African Startups Still in Existential Battle as Mara, Chipper Lays Off Again
In the constantly evolving landscape of African startups, two prominent players, Mara and Chipper Cash, have recently faced tumultuous times marked by multiple rounds of layoffs. These layoffs have raised concerns and cast doubt on the future of these once-promising tech startups. As the African startup ecosystem matures, the challenges faced by Mara and Chipper Cash serve as a reminder that success in this dynamic industry is far from guaranteed.
Mara, a web3 startup that aimed to drive crypto adoption in Africa, ran into a crisis when its major investor, FTX, collapsed last year. This triggered the first round of layoffs in December, which coincided with co-founder Kate Kallot's resignation. The failure of the startup to launch Mara Chain, a layer-1 blockchain platform, on time only added to the growing doubts about its progress and viability.
Mara's recent round of layoffs in May has fueled further speculation and controversy. While some reports claim that the layoffs were part of a strategic restructuring aimed at refocusing on existing users and launching projects to promote crypto adoption in Africa, another source claims that the layoffs were part of a strategic restructuring aimed at refocusing on existing users and launching projects to promote crypto adoption in Africa. External-facing functions such as marketing, community management, and communications were primarily affected. However, it is possible that other departments were also affected. Interestingly, despite the layoffs, Mara has continued to hire new engineers, possibly indicating a shift in priorities and resource allocation.
Similarly, Chipper Cash, an African fintech startup with over $2 billion valuation, has seen its share of layoffs. The company's recent layoffs, the third round in less than a year, have raised concerns about its operational stability. The vice president of marketing, Alicia Levin, the global chief operating officer, and Leon Kiptum, the country director for Kenya, are said to have been affected by the exercise. The reasons for the downsising are largely unknown, leaving employees and industry observers concerned about Chipper Cash's prospects.
Chipper Cash CEO, Ham Serunjogi has before now acknowledged the company's significant challenges in an effort to address the concerns raised by the layoffs. Serunjogi justified the layoffs by citing ongoing economic difficulties and the need for adaptability as necessary for long-term success and competitiveness. To streamline operations and boost profitability, the company emphasized its commitment to focusing on core markets and products. According to reports, Chipper Cash explored potential merger and acquisition opportunities before the collapse of SVB, its major investor. However, the company may have decided against pursuing these options, reaffirming its intention to remain independent.
The repeated rounds of layoffs at Mara and Chipper Cash highlight the inherent risks and uncertainties that African startups face. Despite significant fundraising successes and optimistic projections, these companies have encountered unexpected challenges that have forced them to make difficult decisions about their workforce. The difficulties posed by collapsing investors, delayed product launches, and economic difficulties highlight the volatile nature of the startup ecosystem.

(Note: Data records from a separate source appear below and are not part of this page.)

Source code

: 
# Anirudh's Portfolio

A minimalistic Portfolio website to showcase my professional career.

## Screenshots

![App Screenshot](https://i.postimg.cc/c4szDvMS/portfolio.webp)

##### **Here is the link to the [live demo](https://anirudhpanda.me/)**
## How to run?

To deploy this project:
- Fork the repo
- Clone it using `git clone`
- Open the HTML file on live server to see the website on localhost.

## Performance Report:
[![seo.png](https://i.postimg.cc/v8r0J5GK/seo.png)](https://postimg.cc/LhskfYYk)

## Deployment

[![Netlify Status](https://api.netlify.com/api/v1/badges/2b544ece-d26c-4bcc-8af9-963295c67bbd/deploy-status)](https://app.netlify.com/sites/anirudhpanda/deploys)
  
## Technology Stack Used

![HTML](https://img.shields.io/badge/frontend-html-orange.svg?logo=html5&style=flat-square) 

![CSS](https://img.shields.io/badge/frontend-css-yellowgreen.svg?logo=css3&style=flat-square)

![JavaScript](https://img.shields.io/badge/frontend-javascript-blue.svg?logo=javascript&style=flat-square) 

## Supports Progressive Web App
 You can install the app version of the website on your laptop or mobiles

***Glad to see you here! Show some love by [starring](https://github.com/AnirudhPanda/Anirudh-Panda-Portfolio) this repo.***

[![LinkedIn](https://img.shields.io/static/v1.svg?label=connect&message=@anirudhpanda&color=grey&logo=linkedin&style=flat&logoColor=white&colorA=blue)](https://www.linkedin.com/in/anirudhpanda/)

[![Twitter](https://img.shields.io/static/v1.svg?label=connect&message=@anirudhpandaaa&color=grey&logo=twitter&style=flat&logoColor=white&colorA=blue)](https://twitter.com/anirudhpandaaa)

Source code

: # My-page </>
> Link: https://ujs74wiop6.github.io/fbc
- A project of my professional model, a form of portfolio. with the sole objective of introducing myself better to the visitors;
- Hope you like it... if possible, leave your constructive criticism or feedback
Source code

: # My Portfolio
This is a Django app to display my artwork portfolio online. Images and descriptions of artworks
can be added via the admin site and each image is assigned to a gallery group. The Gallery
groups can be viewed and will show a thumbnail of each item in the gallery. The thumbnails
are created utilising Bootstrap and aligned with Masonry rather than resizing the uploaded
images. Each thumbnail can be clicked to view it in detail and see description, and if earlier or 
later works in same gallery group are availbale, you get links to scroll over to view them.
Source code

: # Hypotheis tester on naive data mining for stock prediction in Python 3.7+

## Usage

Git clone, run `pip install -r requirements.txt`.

However, it is essential to see these setbacks as valuable lessons for the African startup community as a whole. Adapting to changing circumstances, refining business strategies, and maintaining financial prudence are all crucial factors for long-term sustainability. While the layoffs may raise questions about Mara and Chipper Cash's viability, it is critical not to overlook the entrepreneurial spirit's resilience and potential for recovery.